## ЗАДАНИЯ
(1) Куда, согласно тексту о Юрии Решетникове, поступил Юра, бросив налаженный бизнес?
(2) Допишите текст о Юрии Решетникове, продолжив его после последнего предложения.

## ТЕКСТ ДЛЯ ЧТЕНИЯ
Первыми читателями этого интервью, которое, я надеюсь, что вскоре увидит свет, будут посетители официального сайта Юрия Решетникова. И, думаю, что это будет правильно. С согласия автора текст выкладывается в оригинальном виде.

Людям надо открыться...

Кто-то мудрый сказал: «Мечта сбывается, если позволяешь ей сбыться». Но не вставать на пути у собственной мечты – это дар особый. Предать мечту, отказавшись от нее – куда, как проще. Впрочем, как и любое предательство, это не сходит с рук. Часто отвечать приходится жизнью, в которой «все не так». Может быть, самые мудрые люди – те, которые понимают, что нельзя запретить мечте - быть. Они же – самые счастливые. А не мешать себе быть счастливым – тоже дар. Наверное, считая поступок, давший «зеленый свет» его мечте, самым верным в своей жизни, Юра прав. Хотя, со стороны для многих это выглядело нелепо: бросив налаженный бизнес, поступить в театральный институт! По сути, шагнуть в абсолютную неизвестность и неустроенность, - не секрет, что актерское образование, кроме надежд, никаких гарантий на светлое будущее не дает. Не побоялся. Мало того, потом он и вовсе ушел в литературный театр, занялся моно спектаклями. Это при том, что не все до конца понимают, - что это? А ему, видите ли, это интересно! Впрочем, интересно не только ему… Просто Юра позволил своей мечте сбыться, а еще он позволил себе - быть другим человеком.

## ИСХОДНЫЕ ДАННЫЕ
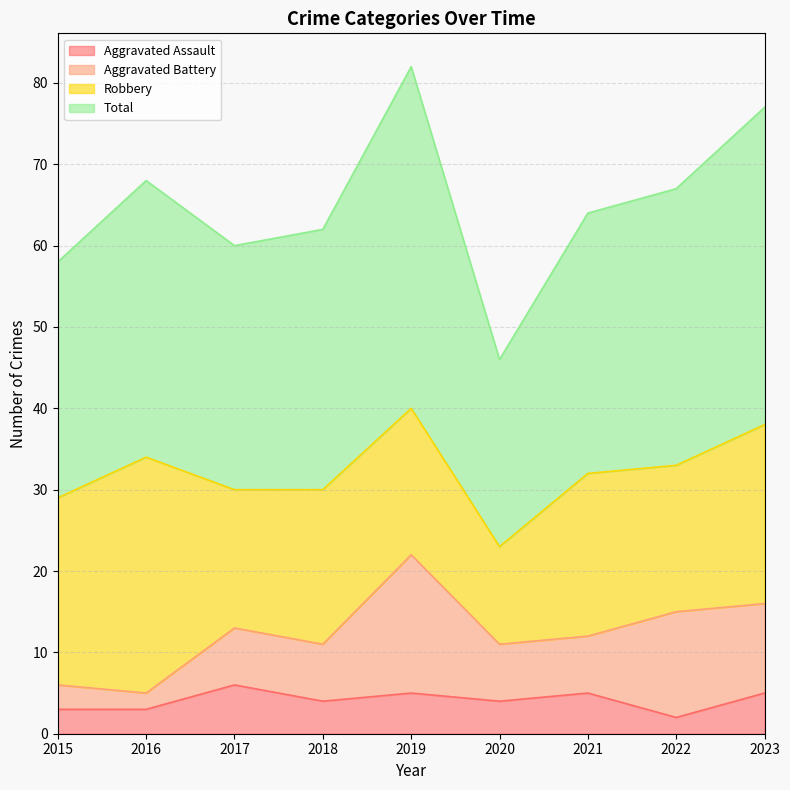

How many data points in Total are above 64?

4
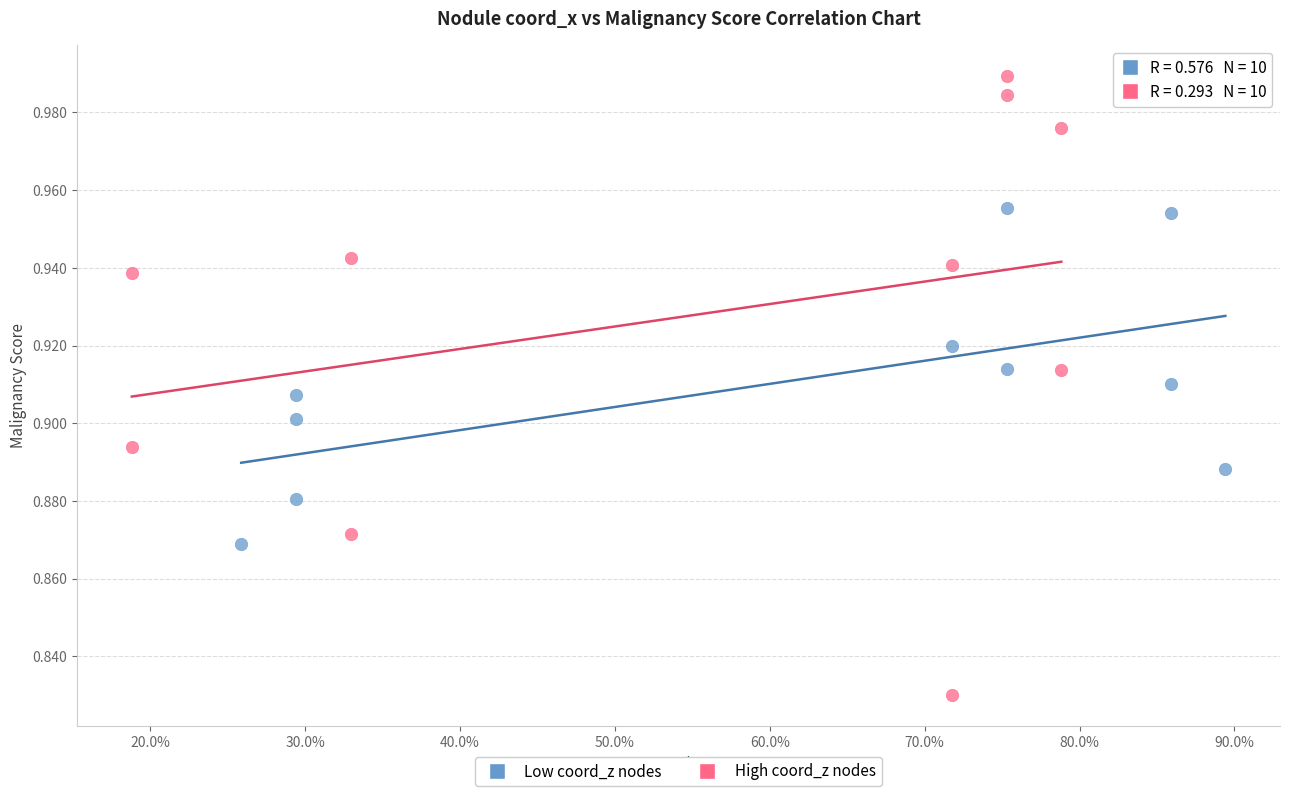

What are all the series names shown in the legend?

Low coord_z nodes, High coord_z nodes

## ОТВЕТЫ К ЗАДАНИЯМ
(1) В театральный институт.

(2)
О: Юра, что повлияло на твой выбор, как появилось желание быть артистом?

Ю: Со мной это произошло очень просто. В детстве, я помню, еще совсем маленьким, я хотел быть пограничником. Видел, дяденьки на лошадках ездят: «Ой, хочу быть пограничником», потом увидел, дяденьки на машинках ездят, захотел стать водителем, потом еще кем-то, а потом вдруг понял: «Стоп. А можно же быть всеми сразу, это все можно сыграть!» Вот так, на самом деле, и появилось желание быть артистом. Для меня, по большому счету, вопрос: кем быть и не стоял. Естественно, были метания: хочется туда, хочется сюда. Родители – технари по образованию, меня же техника, в общем-то, никогда не интересовала. Я по складу ума, по наклонностям – гуманитарий. А стать артистом для меня было детской мечтой. И эта мечта воплотилась.

О: Но не сразу?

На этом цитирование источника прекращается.